Testimony of Diana Finch
Governmental Operations Committee
Technology in Government Committee
Hearing, January 29, 2007
I am here today to speak in favor of Resolution 131, and to urge City Council Members to adopt the Resolution as the prudent choice for New York City.
My name is Diana Finch and I am a resident of the Bronx. I work as a literary agent and several of my clients write about elections and voting. Most notable is Greg Palast, who was the first to uncover evidence of voter purge lists used in Florida in 2000 and again in 2004, and to write about the effect of spoiled ballots in elections – undervotes, overvotes and disallowed provisional ballots. Another is Professor Steve Freeman of the University of Pennsylvania, who analyzed the nationwide discrepancies in the 2004 Presidential election between the exit poll results and the official count.

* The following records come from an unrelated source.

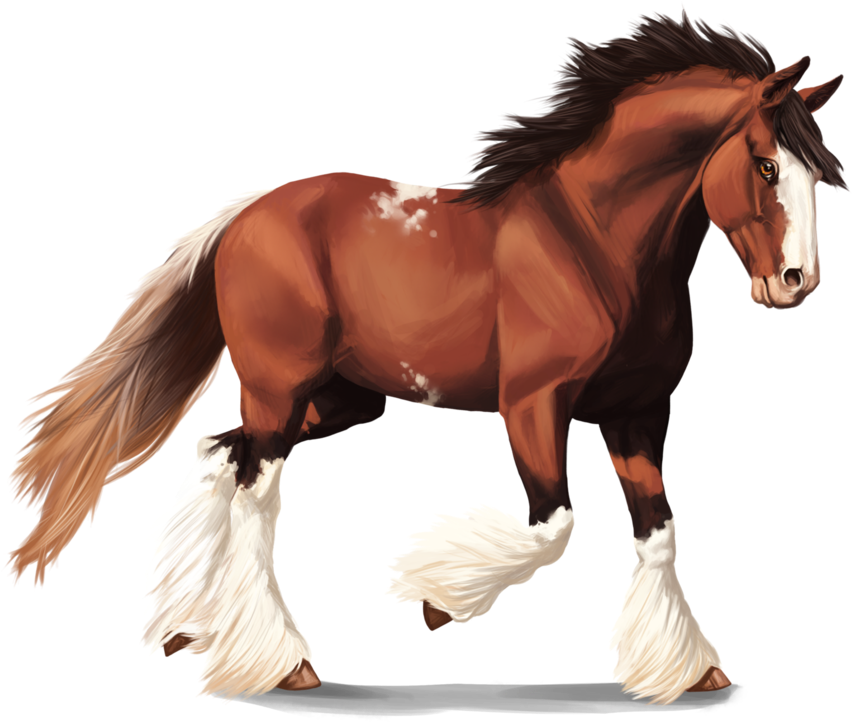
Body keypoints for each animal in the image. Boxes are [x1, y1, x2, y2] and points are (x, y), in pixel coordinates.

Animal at [5, 4, 846, 708]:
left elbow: (659, 531)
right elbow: (555, 527)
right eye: (767, 165)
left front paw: (689, 671)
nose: (796, 284)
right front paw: (436, 600)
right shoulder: (533, 405)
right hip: (280, 389)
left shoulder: (637, 414)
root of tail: (245, 214)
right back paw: (279, 664)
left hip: (340, 399)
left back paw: (186, 629)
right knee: (256, 493)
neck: (593, 243)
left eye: (818, 173)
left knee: (217, 448)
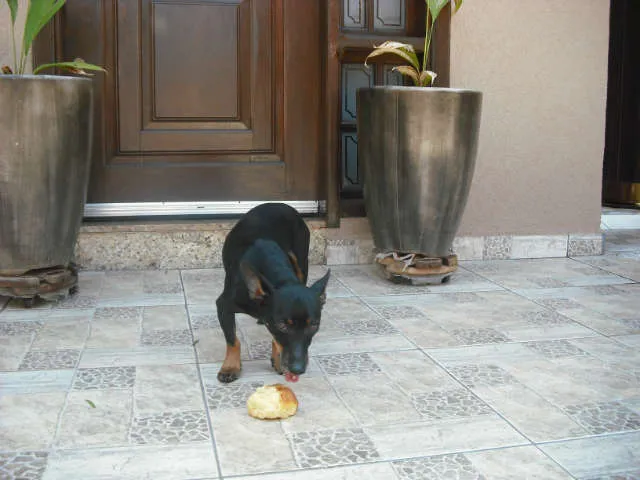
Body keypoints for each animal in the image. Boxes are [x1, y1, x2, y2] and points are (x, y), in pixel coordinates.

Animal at [216, 202, 330, 383]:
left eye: (314, 325)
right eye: (282, 325)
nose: (298, 369)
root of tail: (280, 204)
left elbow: (275, 339)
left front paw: (277, 360)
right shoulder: (223, 305)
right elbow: (233, 340)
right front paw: (230, 367)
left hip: (301, 259)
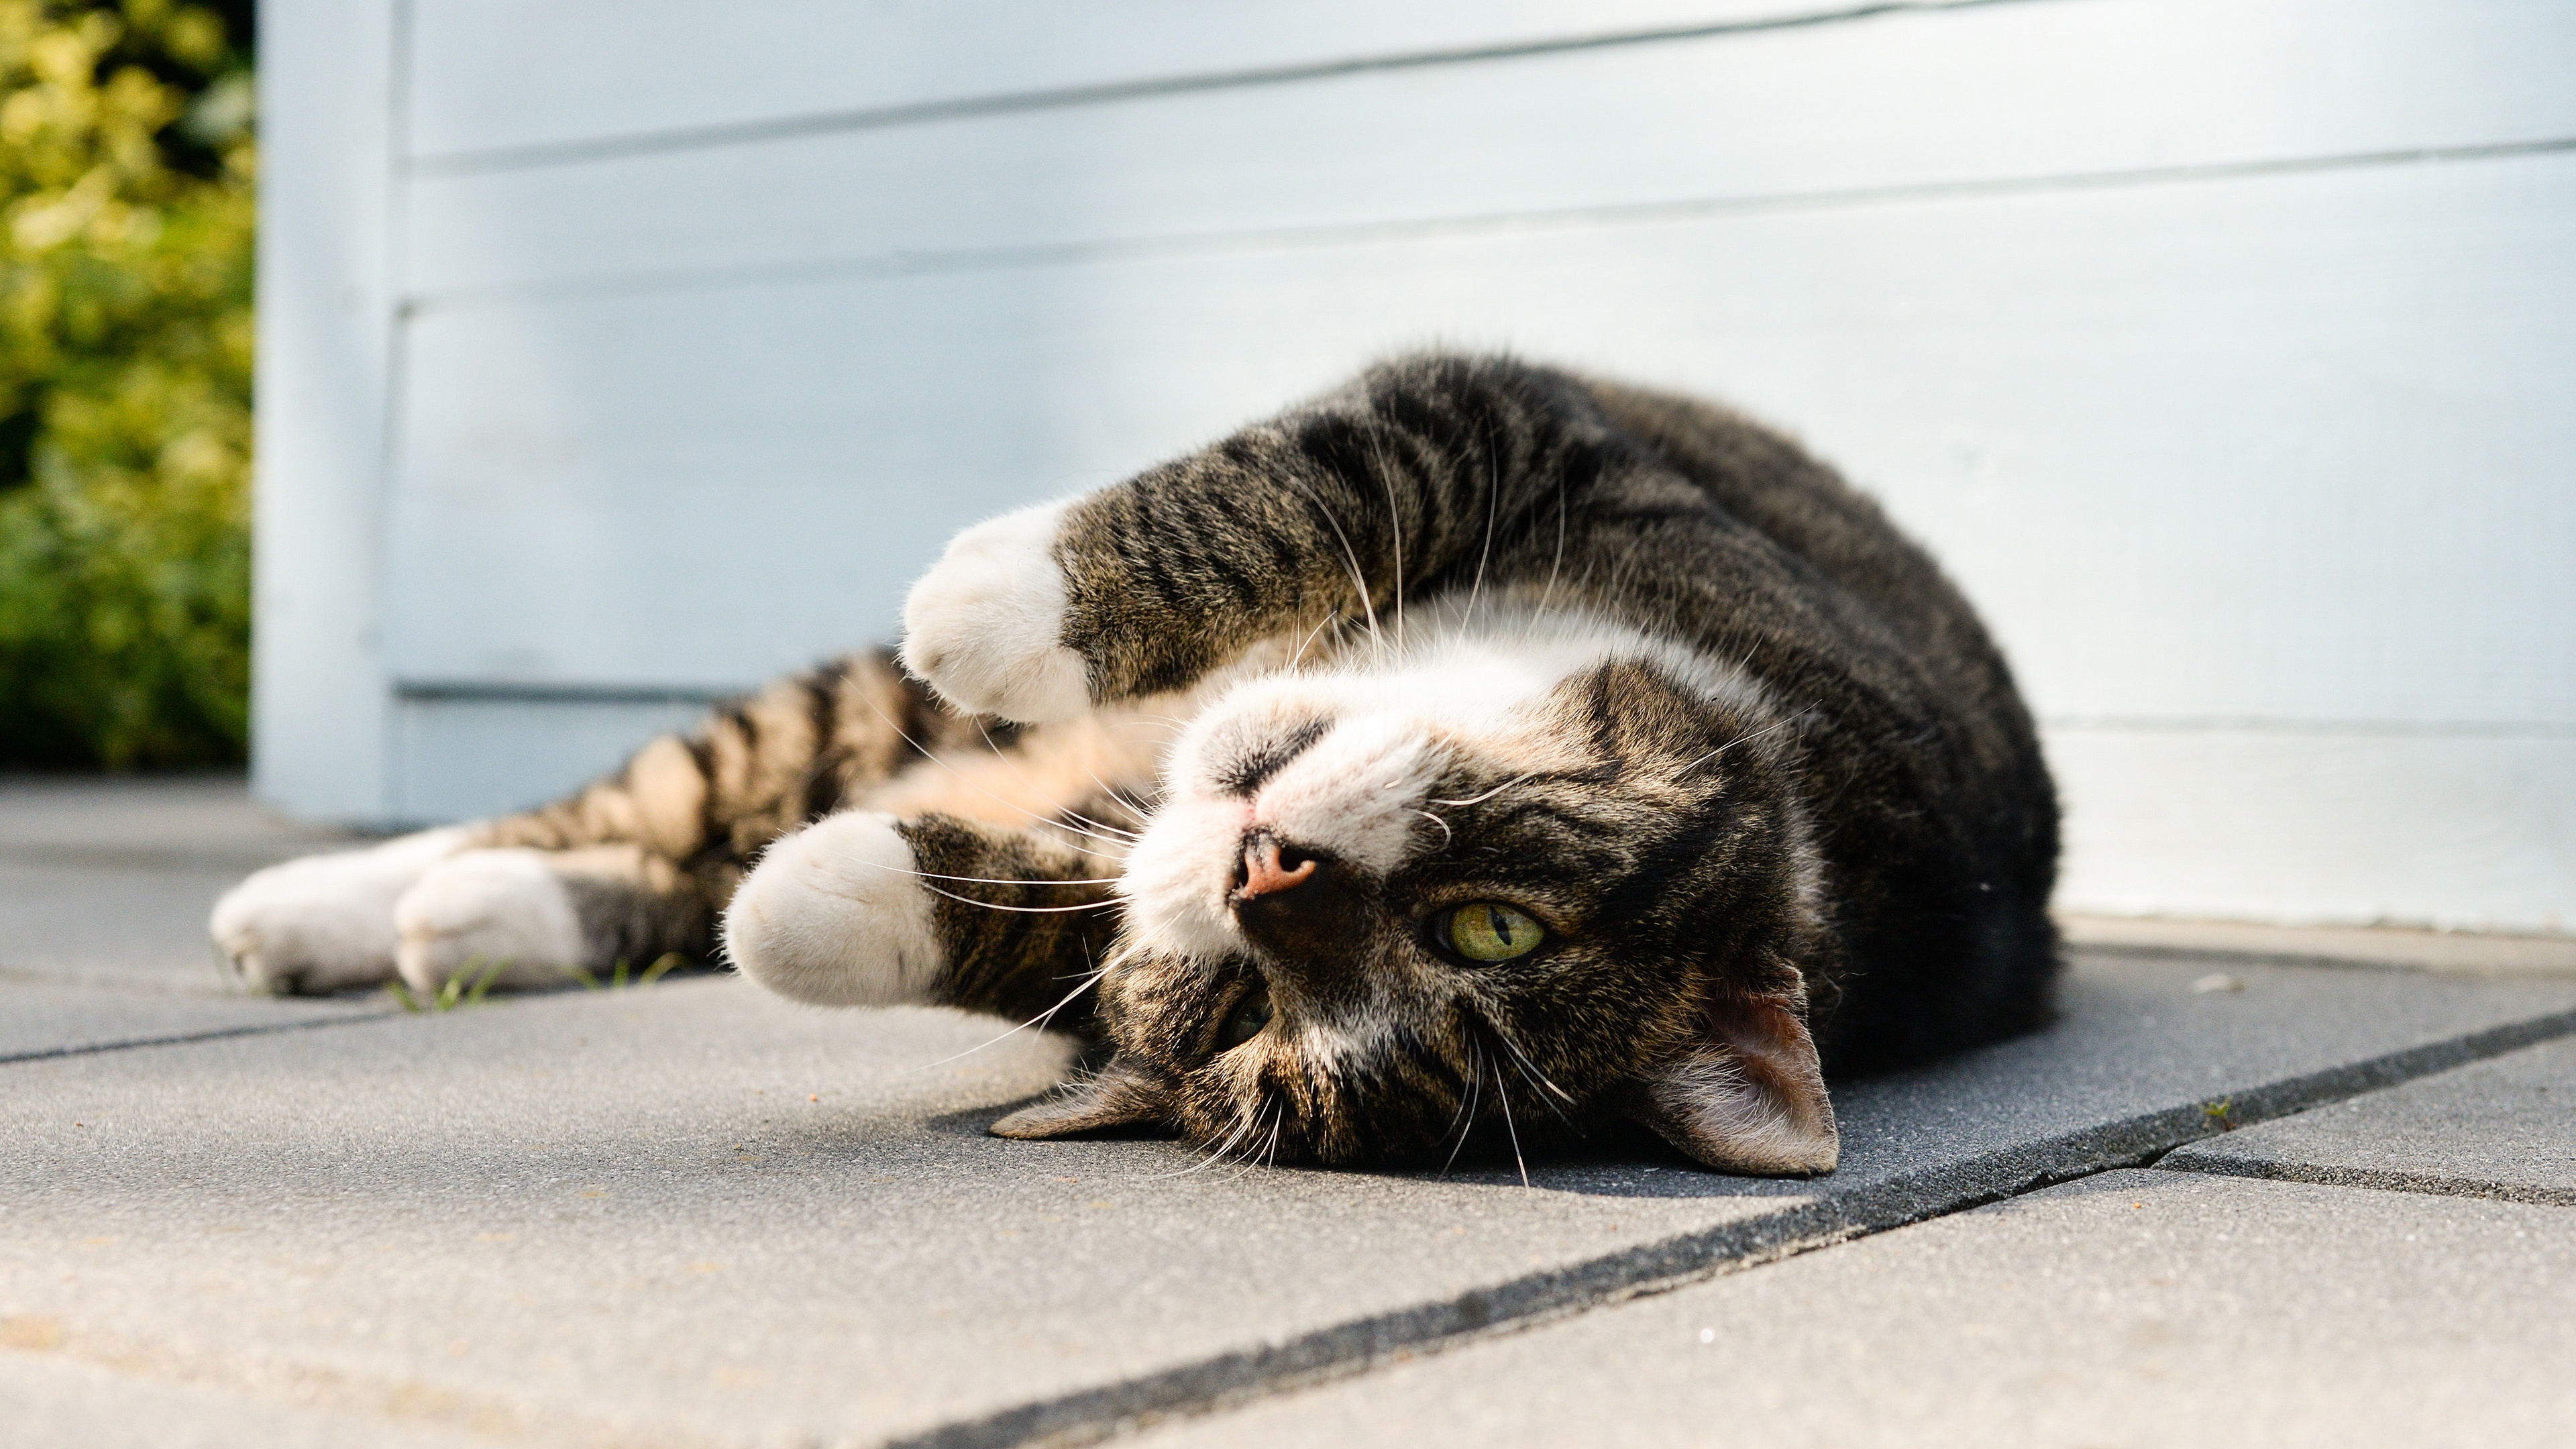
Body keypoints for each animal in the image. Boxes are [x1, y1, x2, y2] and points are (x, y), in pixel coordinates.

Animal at [221, 350, 2071, 1175]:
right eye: (1502, 925)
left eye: (1254, 1014)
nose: (1265, 871)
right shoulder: (1539, 427)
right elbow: (1320, 464)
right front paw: (1000, 600)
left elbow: (1060, 931)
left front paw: (824, 901)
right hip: (853, 710)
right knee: (652, 791)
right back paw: (322, 902)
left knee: (679, 846)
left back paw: (477, 920)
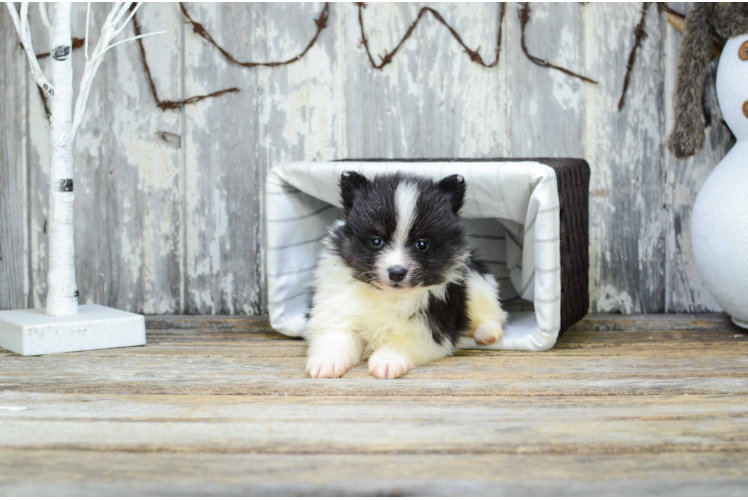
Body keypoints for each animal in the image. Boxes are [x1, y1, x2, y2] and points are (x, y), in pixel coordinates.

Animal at [304, 172, 508, 378]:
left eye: (422, 244)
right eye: (376, 241)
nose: (396, 273)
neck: (388, 296)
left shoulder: (430, 329)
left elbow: (402, 342)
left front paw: (386, 361)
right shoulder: (337, 311)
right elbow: (335, 336)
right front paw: (326, 362)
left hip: (476, 284)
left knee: (492, 312)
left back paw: (487, 332)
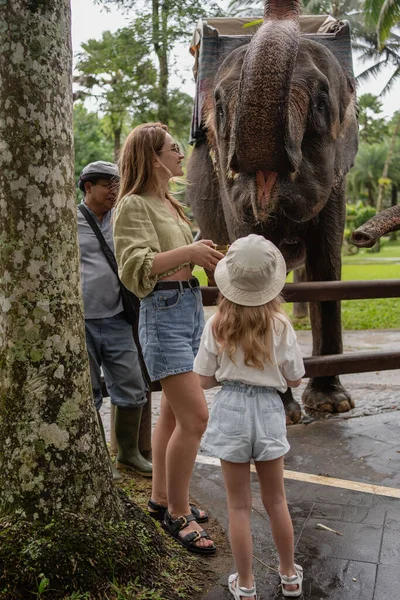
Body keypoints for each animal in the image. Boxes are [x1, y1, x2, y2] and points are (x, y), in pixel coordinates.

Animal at [187, 0, 360, 424]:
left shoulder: (338, 182)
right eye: (219, 106)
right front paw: (282, 411)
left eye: (320, 103)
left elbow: (326, 267)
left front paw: (332, 404)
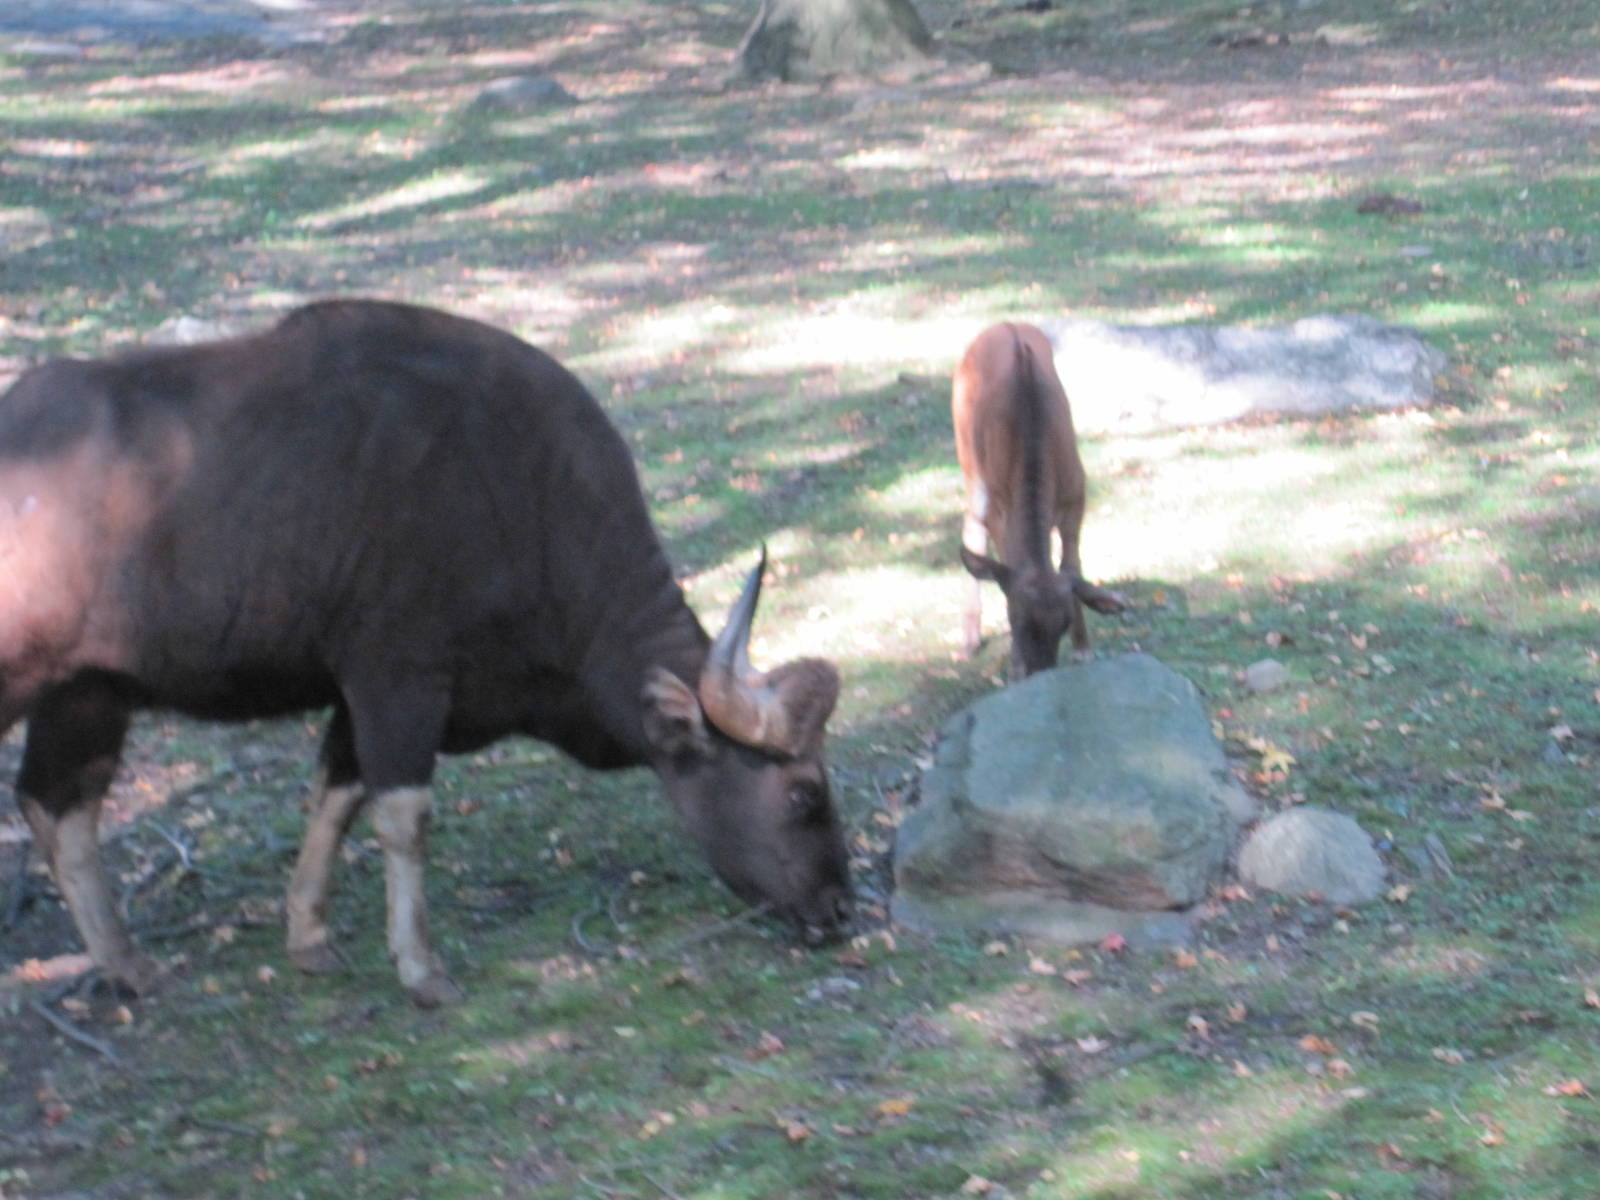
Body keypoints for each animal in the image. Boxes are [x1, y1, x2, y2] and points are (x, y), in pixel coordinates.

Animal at [0, 299, 851, 1007]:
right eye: (803, 795)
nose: (839, 907)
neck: (525, 494)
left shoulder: (357, 697)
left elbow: (336, 798)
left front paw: (308, 937)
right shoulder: (398, 681)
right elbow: (404, 818)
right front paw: (421, 967)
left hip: (87, 692)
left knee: (57, 804)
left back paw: (127, 963)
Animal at [951, 321, 1124, 679]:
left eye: (1065, 623)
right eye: (1014, 619)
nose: (1038, 671)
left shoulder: (1076, 494)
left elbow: (1071, 566)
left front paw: (1084, 648)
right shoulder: (1000, 508)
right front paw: (1014, 665)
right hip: (969, 462)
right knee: (972, 525)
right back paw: (968, 640)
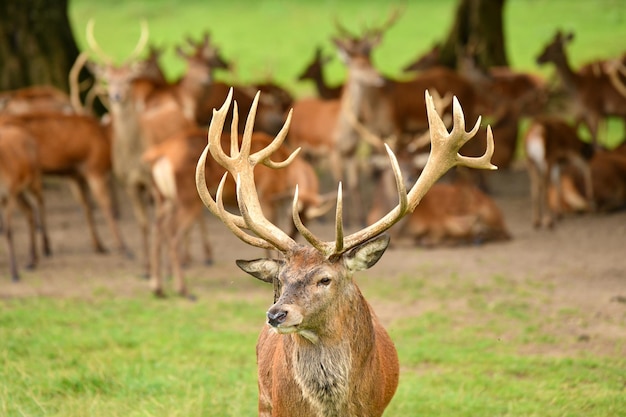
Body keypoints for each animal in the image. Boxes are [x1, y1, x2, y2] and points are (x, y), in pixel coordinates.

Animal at [0, 122, 50, 280]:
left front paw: (14, 274)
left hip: (34, 179)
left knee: (41, 201)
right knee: (29, 210)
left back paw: (47, 249)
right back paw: (32, 261)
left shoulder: (7, 195)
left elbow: (8, 232)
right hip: (19, 192)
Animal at [193, 88, 494, 416]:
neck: (332, 408)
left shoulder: (374, 408)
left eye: (325, 279)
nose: (275, 314)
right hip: (263, 398)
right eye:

I attended the public demonstrations in the Bronx of the voting machines currently under consideration for replacing New York’s lever machines. All the machines, and particularly the DRE touchscreen machines, had readily apparent flaws well described in public testimony at the two Board of Elections hearings. The PBOS systems advocated by Resolution 131 are greatly preferable to the DREs.
I have been reading the Daily Voting News email digest, prepared seven days a week by John Gideon of VotersUnite.org. DVN contains links to voting stories from the day before, in magazines, newspapers, TV and radio, news from the county, state and national levels, all of it archived at the VotersUnite.org website. Since the mid-term elections, the news digest has been filled with stories of voting machine malfunctions, disputed races, lawsuits, investigations, jurisdictions now struggling to pay for and maintain machines that haven’t functioned properly, and serious problems at the companies now competing to sell equipment to New York, ES&S, Sequoia and Diebold.
One only has to browse the headlines in the Daily Voting News to get a sense of the disruptive, costly and time-consuming troubles that New York City will avoid by proceeding carefully and cautiously to consider replacing our lever machines only with some type of paper ballot system with ballots marked by the voter which serve as the official record in the case of a recount -- and not with DREs.
From the last three days:
· Ohio must deal with the ramifications of election workers found guilty of tampering with 2004 election results in order to avoid a statewide recount. Ohio’s new Secretary of State is considering using mandated service as in jury duty in order to have enough poll workers for elections, as many longtime pollworkers are no longer interested in what has become a fraught and difficult job.
· Republican and Democratic legislators in Texas counties are trying to decide how to add paper trails to already-purchased machines because of low voter confidence there.
· In Sarasota Florida, the Supervisor of Elections had to get special legal permission to use their voting machines for a March election, as they have been impounded since November, when 18,000 undervotes were recorded in one race.
· Oakland County, Michigan, is recalling AutoMarks used in November for disabled voters because of widespread malfunctions.
· Virginia just introduced legislation, passed in committee by 13-2, requiring that the state’s touchscreen voting machines be replaced by optical scan.
I urge the Governmental Operations Committee to vote on and pass Resolution 131, and to recommend it for a favorable vote by City Council. It is time for the Council to join us and recommend paper ballots and optical scanners as the prudent choice for New York.